2019年05月15日 11時30分40秒 | オペラ(歌劇)をめぐって

 先日、鑑賞したばかりの今年のメトの『ワルキューレ』について、覚え書き程度だが、少々書いておこう。

 3月30日ニューヨーク・メトロポリタン歌劇場収録である。2011年の初演ですっかり話題になった「巨大マシーン」を駆使するロベール・パサージュによる演出版。今期は『ワルキューレ』のみの上演だ。

 スタッフ、キャストは以下の通り。

 

指揮:フィリップ・ジョルダン

演出:ロベール・パサージュ

 

ジークムント:スチュアート・スケルトン(テノール)

ジークリンデ:エヴァ=マリア・ウエストブルック(ソプラノ)

ブリュンヒルデ:クリスティーン・ガーキー(ソプラノ)

ヴォータン:グリア・グリムスリー(バスバリトン)

フンディング:ギュンター・グロイスベック(バス)

 

 このブログでは、昨年12月19日に、コヴェントガーデンにおけるロイヤル・オペラの『ワルキューレ』について書いている。パッパーノ指揮の今期公演だ。そちらも合わせてお読みいただくと、私の『ワルキューレ』観が、おわかりいただけると思うが、私としては、今回のメトでのジョルダンの作り上げたワーグナー・サウンドのライトな感覚がなぜか気に入ってしまった。

 それは、ロイヤル・オペラと同じくジークムントを歌ったスチュアート・スケルトンが、ロイヤルでは他の歌手と比較して少々力不足のように聞こえていたのが、メトでは水を得た魚のようにみずみずしい魅力をたたえて歌い切っていることに象徴されるように思う。ジョルダンが紡ぎ出すクリアでヌケが良く、そして暖かでもある第1幕。やわらかく揺れる音楽は、親し気な眼差しで春の暖かさを思わせ、ジークムントとジークリンデの兄妹が、まるでフンパーディンクの『ヘンゼルとグレーテル』を思い出させるように夢みる幸せな兄妹のように感じられたのだ。これは決して突飛な連想ではない。

 その音楽が、幕を追うごとに巨大化し、春の暖かさから厳冬へと推移して行くのは、正に壮観だった。ジョルダンの音楽は、底力のある音から、芽のよく摘まれたキメの細かな音色までじつに多彩であり、表現の幅が大きい。それに応え得たオーケストラの技量にも改めて感心した。
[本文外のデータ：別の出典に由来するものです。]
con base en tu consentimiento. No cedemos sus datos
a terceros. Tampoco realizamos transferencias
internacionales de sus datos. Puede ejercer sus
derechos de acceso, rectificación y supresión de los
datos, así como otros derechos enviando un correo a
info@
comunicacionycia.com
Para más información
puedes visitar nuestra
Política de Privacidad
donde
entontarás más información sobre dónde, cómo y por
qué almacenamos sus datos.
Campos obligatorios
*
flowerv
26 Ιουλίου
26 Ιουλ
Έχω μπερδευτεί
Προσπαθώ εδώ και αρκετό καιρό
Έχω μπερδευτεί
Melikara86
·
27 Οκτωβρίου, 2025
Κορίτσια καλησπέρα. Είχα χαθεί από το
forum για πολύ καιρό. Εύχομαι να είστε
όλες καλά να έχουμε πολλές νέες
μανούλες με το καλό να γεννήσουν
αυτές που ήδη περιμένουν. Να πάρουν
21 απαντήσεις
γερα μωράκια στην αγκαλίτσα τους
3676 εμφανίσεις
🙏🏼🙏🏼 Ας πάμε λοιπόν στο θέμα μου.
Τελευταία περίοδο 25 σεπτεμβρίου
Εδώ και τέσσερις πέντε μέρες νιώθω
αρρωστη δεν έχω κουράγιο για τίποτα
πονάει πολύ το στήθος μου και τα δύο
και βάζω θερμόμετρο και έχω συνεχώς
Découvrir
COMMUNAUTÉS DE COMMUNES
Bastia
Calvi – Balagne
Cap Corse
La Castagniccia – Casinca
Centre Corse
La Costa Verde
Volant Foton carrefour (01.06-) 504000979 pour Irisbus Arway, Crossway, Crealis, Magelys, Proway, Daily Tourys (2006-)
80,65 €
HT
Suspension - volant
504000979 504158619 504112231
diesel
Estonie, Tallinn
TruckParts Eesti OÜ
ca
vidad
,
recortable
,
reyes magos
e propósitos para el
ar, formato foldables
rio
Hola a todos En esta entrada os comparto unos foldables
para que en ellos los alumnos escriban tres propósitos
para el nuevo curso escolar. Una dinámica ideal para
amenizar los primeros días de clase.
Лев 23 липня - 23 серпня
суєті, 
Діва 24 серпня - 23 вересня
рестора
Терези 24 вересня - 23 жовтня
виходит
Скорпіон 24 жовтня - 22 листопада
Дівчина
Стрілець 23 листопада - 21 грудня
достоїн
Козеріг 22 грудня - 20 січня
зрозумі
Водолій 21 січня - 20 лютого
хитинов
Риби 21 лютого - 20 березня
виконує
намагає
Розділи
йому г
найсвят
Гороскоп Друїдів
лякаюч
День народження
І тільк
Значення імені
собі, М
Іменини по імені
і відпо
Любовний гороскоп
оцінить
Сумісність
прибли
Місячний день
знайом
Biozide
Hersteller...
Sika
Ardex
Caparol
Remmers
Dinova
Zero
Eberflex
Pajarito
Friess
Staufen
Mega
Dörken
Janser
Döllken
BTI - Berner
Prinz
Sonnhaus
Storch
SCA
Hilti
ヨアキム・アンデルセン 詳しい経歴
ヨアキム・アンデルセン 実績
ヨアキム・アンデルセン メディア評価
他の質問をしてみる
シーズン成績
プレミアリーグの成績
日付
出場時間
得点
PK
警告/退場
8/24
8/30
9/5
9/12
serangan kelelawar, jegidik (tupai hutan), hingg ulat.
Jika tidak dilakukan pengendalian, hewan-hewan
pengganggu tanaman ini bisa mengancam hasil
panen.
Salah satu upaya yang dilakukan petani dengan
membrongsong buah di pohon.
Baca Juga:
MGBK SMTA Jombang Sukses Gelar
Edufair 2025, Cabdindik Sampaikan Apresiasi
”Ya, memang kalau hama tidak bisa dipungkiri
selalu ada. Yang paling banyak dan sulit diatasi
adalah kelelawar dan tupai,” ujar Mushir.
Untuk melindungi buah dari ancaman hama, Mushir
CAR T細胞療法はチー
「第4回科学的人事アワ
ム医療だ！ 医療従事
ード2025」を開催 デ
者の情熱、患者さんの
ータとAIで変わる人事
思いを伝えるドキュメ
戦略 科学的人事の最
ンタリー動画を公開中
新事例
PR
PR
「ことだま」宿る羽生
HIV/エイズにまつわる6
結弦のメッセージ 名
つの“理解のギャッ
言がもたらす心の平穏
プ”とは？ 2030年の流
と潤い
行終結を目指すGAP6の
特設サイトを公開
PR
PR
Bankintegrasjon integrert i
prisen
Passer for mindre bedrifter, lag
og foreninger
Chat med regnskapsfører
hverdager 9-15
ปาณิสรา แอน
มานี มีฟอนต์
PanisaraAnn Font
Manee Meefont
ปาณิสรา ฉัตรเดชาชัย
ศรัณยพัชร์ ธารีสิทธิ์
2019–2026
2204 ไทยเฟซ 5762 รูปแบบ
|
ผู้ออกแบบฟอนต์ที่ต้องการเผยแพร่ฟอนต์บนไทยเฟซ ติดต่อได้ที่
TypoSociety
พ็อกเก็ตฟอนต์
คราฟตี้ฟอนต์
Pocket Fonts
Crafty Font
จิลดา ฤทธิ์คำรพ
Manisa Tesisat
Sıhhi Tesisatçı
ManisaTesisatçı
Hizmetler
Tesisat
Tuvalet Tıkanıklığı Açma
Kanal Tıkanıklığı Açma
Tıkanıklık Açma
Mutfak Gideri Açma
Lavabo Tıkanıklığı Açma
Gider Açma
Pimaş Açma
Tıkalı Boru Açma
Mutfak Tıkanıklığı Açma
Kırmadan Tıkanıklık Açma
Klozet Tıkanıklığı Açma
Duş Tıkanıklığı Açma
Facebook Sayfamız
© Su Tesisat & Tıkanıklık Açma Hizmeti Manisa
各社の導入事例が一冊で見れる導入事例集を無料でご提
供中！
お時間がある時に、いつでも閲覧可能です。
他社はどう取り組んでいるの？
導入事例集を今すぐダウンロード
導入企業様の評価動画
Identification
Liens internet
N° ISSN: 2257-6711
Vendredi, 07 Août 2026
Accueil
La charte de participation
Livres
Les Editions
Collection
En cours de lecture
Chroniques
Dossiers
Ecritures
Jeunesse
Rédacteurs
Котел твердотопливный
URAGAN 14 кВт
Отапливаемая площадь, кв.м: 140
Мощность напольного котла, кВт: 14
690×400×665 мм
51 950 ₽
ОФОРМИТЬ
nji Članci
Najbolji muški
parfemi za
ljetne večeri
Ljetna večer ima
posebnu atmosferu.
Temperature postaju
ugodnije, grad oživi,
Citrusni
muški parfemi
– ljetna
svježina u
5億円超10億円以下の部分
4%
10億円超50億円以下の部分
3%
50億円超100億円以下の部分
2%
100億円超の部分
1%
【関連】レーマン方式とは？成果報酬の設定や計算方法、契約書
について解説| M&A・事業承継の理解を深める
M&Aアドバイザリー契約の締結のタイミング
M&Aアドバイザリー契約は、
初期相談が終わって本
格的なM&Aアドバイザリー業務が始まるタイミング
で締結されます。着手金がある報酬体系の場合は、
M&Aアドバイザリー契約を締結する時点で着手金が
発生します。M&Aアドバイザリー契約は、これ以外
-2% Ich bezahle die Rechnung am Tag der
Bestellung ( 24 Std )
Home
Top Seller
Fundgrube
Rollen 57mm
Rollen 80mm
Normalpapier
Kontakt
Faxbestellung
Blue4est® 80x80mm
 ロイヤル・オペラでのニーナ・ステンメのブリュンヒルデには圧倒されたのだが、メトのガーキーもなかなかの歌い手。フンディング役のグロイスベックも、ワーグナー歌手としての今後が、ますます期待できる。室内オペラ的な対話劇・心理劇として、ヴォータンとフリッカのやり取りでの歌唱も秀逸。

 もうひとつ、書き加えることがあるとするなら、その対話劇を理解する上で欠かせない「字幕」の翻訳のわかりやすさだ。このところ、メトでのドイツ物は岩下久美子氏の訳なのだが、その見事さには、いつも感動している。以前の字幕からではどうにも理解できなかった様々なことが、いつも、ストンと腑に落ちる。学生時代から始まり、私が務めていた出版社を退社してしばらくは、夫君の岩下眞好氏ともども、友人として長いお付き合いだった。2年ほど前だったか、岩下氏の葬儀で10数年ぶりにお会いし、それきりになったままだが、相変わらずよい仕事を続けていると思い、また、その字幕によって新たに気づかされることの多さに感謝している。

 少々プライベートな話に脱線してしまったが、今期のメトの『ワルキューレ』は、またひとつ、あたらしい世界の誕生を感じさせた。